Meanwhile, the most notable cooler-than-average temperature departures from average were limited to parts of western Asia and Antarctica, where temperatures were at least 1.0°C (1.8°F) below the 1981–2010 average or cooler. According to the June 2019 percentiles map, cooler-than-average conditions were limited to parts of western Asia, Indonesia, across small areas in the Atlantic and North Pacific oceans, as well as the south-central contiguous United States. No land or ocean areas had record cold June temperatures. [NOAA/NCEI global analysis accessed July 23, 2019]
"The science is sobering—the global temperature in 2012 was among the hottest since records began in 1880. Make no mistake: without concerted action, the very future of our planet is in peril."
NOAA/NCEI annual global analysis for 2018:
The 2017 average global temperature across land and ocean surface areas was 0.84°C (1.51°F) above the 20th century average of 13.9°C (57.0°F), behind the record year 2016 (+0.94°C / +1.69°F) and 2015 (+0.90°C / +1.62°F; second warmest year on record) both influenced by a strong El Niño episode. The year 2017 is also the warmest year without an El Niño present in the tropical Pacific Ocean.
2017 also marks the 41st consecutive year (since 1977) with global land and ocean temperatures at least nominally above the 20th century average, with the six warmest years on record occurring since 2010. Since the start of the 21st century, the global temperature has been broken five times, three of those being set back to back (2014–2016). The yearly global land and ocean temperature has increased at an average rate of 0.07°C (0.13°F) per decade since 1880; however, the average rate of increase is twice as great since 1980. From 1900 to 1980 a new temperature record was set on average every 13.5 years; however, since 1981 it has increased to every 3 years.
Overall, the global annual temperature has increased at an average rate of 0.07°C (0.13°F) per decade since 1880 and at an average rate of 0.17°C (0.31°F) per decade since 1970."
[NOAA/NCEI global analysis for 2018 accessed February 18, 2019].
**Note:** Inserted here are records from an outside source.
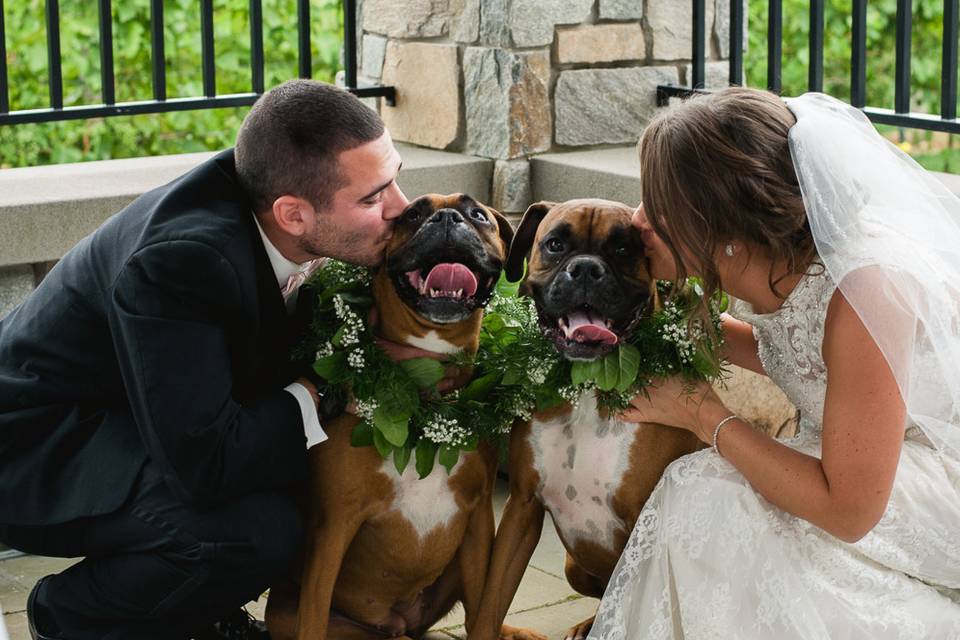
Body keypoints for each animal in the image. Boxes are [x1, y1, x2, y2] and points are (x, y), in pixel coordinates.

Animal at [264, 194, 532, 640]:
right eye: (412, 215)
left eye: (478, 215)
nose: (447, 217)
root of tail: (398, 621)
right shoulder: (333, 528)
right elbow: (313, 616)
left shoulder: (478, 522)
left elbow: (484, 609)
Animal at [472, 200, 704, 640]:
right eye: (555, 244)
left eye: (624, 249)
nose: (584, 269)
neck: (586, 388)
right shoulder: (522, 509)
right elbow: (489, 603)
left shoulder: (640, 527)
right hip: (573, 566)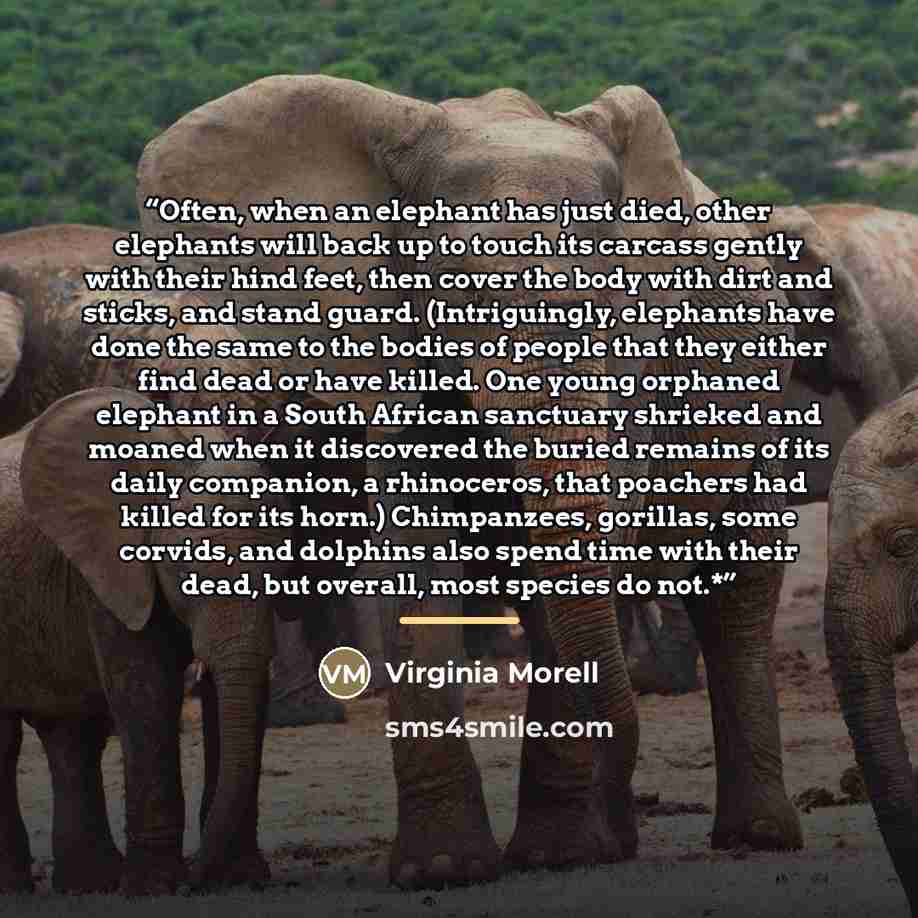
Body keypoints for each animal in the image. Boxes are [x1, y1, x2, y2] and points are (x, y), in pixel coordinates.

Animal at [1, 386, 300, 893]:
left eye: (280, 566)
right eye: (183, 568)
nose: (196, 877)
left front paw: (238, 877)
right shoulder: (106, 572)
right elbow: (147, 690)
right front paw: (156, 886)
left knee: (71, 733)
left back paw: (90, 884)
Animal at [137, 74, 805, 887]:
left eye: (615, 297)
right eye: (462, 292)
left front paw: (545, 854)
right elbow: (423, 554)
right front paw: (447, 868)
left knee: (735, 589)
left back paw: (747, 837)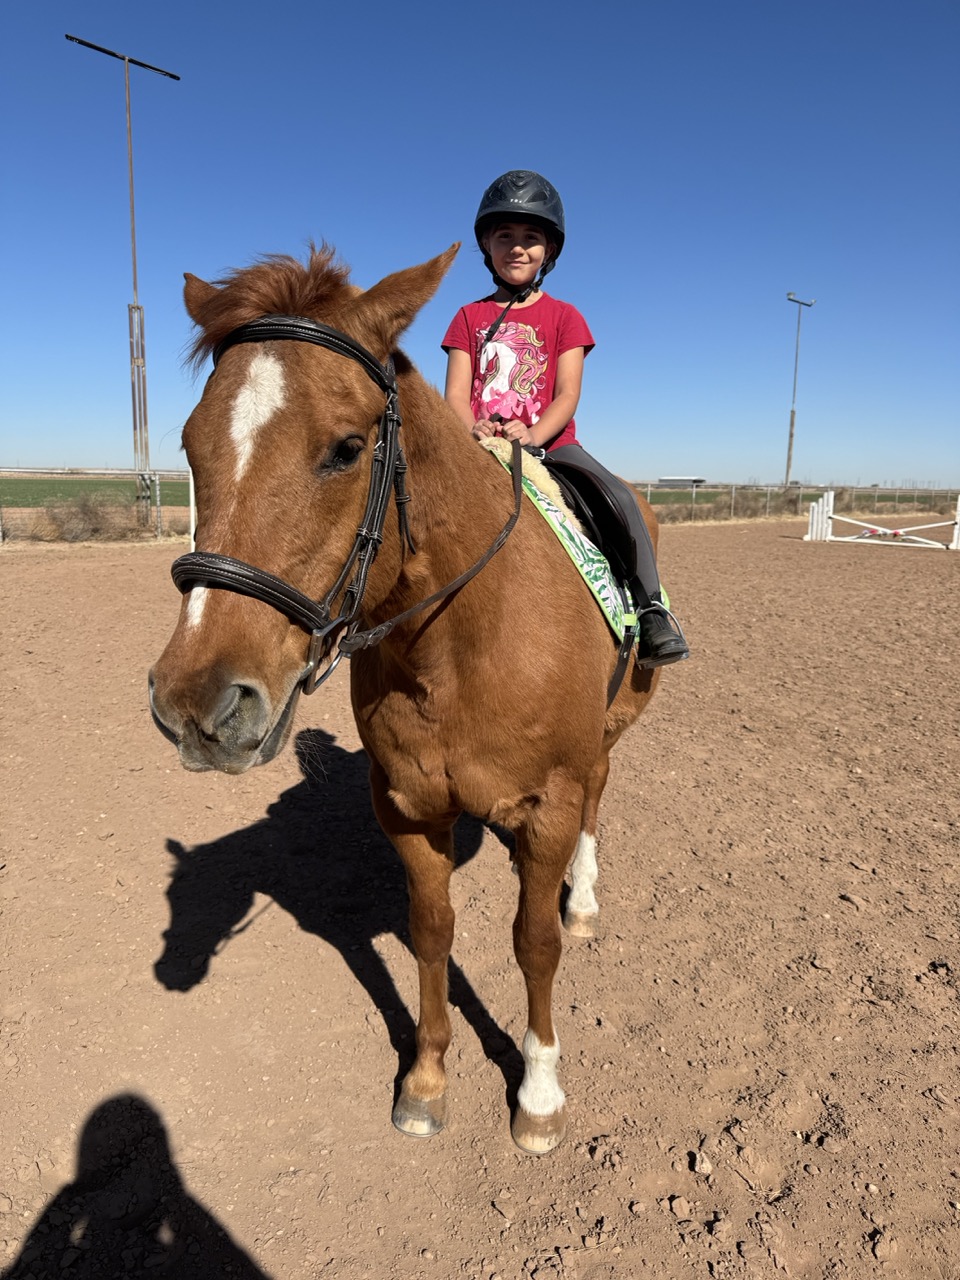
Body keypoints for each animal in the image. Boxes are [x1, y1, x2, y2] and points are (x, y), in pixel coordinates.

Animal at [149, 242, 662, 1154]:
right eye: (190, 443)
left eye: (347, 448)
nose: (197, 704)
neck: (460, 642)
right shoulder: (409, 807)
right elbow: (431, 933)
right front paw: (425, 1079)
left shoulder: (550, 804)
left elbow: (534, 943)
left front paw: (537, 1092)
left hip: (609, 731)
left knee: (599, 796)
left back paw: (585, 898)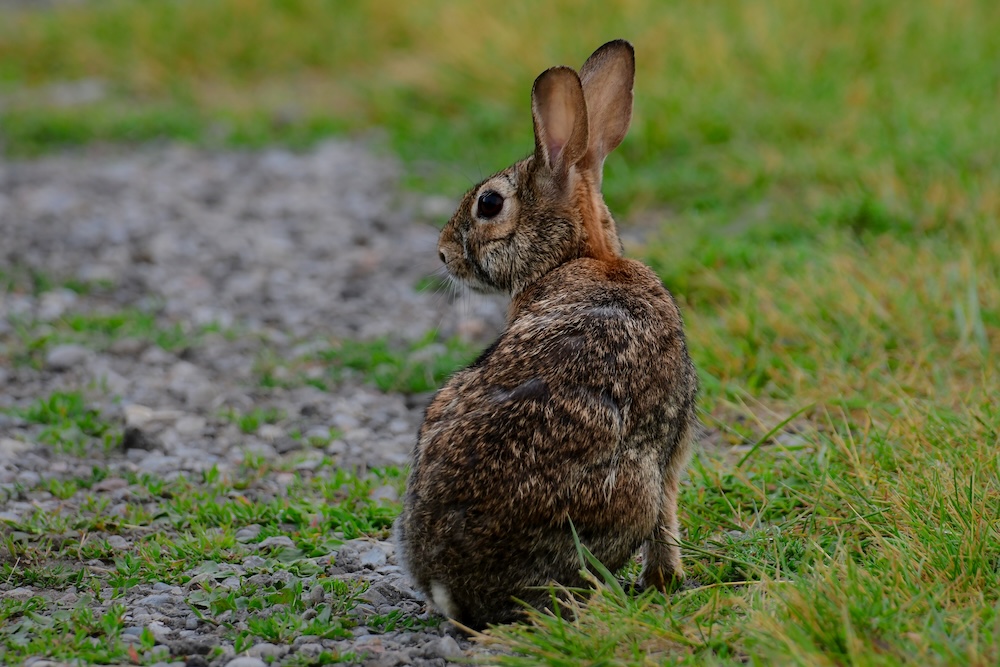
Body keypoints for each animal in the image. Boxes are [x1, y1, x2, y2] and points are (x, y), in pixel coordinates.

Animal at [394, 37, 700, 632]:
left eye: (489, 203)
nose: (441, 254)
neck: (579, 256)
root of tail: (452, 587)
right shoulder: (672, 453)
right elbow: (667, 521)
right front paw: (666, 581)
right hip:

"Globally-averaged temperatures in 2015 shattered the previous mark set in 2014 by 0.23 degrees Fahrenheit (0.13 Celsius). Only once before, in 1998, has the new record been greater than the old record by this much."
~ NASA Goddard Institute for Space Studies [NASA post of January 20, 2016]
Before the end of 2015, scientists projected that average global temperature increase for 2015 will exceed 1°C above pre-industrial levels. The years 1850-1990 are used as the pre-industrial baseline by the MET Office and Climate Research Unit at the University of East Anglia in the UK. The MET Office released this statement in November 2015:
"This year marks an important first but that doesn't necessarily mean every year from now on will be a degree or more above pre-industrial levels, as natural variability will still play a role in determining the temperature in any given year. As the world continues to warm in the coming decades, however, we will see more and more years passing the 1 degree marker - eventually it will become the norm."